3180.
 Even now, so many years later, I wonder just what it was that afflicted
 Detroit, and its designers so many years ago. The forms of the 
automobile had evolved in such a logical fashion from the beginning up 
until the 1940s. But in the forties one began to see the advent of the 
aerodynamic look so that  space inside the vehicle no longer conformed 
to the needs of the driver or the passengers.
 3181.
 But still, although cars began to look a little like rocket ships, the 
design concepts seemed to arise from the minds of the designers 
themselves, and not from somewhere else. But, you ask, where but in the 
minds of the designers could one look for the inspiration for car 
designs?
3182.
 To answer this question you have to image the upper management of a car
 company meeting with the designers.
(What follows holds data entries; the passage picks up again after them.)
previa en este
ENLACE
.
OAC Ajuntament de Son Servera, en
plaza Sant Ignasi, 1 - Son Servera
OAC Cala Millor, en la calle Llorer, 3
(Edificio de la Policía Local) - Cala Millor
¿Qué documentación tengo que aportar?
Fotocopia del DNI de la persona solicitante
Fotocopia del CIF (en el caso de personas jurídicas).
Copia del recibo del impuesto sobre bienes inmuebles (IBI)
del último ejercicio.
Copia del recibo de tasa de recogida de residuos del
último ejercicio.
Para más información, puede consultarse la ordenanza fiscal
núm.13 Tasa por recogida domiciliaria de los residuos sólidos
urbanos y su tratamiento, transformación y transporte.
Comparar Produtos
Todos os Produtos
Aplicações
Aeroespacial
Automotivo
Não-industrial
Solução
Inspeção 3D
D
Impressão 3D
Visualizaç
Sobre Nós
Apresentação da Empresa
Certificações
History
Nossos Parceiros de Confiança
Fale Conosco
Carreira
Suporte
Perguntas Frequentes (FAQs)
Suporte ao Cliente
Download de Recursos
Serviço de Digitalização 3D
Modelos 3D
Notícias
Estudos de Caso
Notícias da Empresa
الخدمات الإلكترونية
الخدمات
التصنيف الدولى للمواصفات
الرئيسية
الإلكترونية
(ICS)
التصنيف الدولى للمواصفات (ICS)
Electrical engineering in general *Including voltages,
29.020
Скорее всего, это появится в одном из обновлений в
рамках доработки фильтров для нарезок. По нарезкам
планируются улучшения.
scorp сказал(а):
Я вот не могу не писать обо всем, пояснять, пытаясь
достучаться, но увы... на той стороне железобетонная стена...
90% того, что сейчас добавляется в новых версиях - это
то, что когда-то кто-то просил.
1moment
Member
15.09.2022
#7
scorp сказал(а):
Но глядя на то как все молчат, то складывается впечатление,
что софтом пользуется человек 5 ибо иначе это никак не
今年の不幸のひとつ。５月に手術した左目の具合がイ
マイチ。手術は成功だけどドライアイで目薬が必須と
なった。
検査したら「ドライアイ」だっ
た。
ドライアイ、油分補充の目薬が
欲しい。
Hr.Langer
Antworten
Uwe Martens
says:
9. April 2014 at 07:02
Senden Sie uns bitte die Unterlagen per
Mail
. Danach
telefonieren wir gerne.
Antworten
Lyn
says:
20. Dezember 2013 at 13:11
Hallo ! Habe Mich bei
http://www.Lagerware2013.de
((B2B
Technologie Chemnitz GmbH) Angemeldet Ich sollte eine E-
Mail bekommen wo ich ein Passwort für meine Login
The designers all have drawings of 
their concept cars to present for the coming year. All of the drawings 
they have worked so hard to create have been rejected. The management is
 asking them to come up with something unexpected and unheard of.
  
3183. The management makes this request, “We want you to come up with drawings of cars that look like what our customers want a car to look like. We are not interested in what you designers think cars should look like. And when you do these drawings, keep in mind that we do not want to see what the most sophisticated and aware buyers want cars to look like, we are more interested in the design that will appeal to the most ordinary, even the most stupid of our future clients.”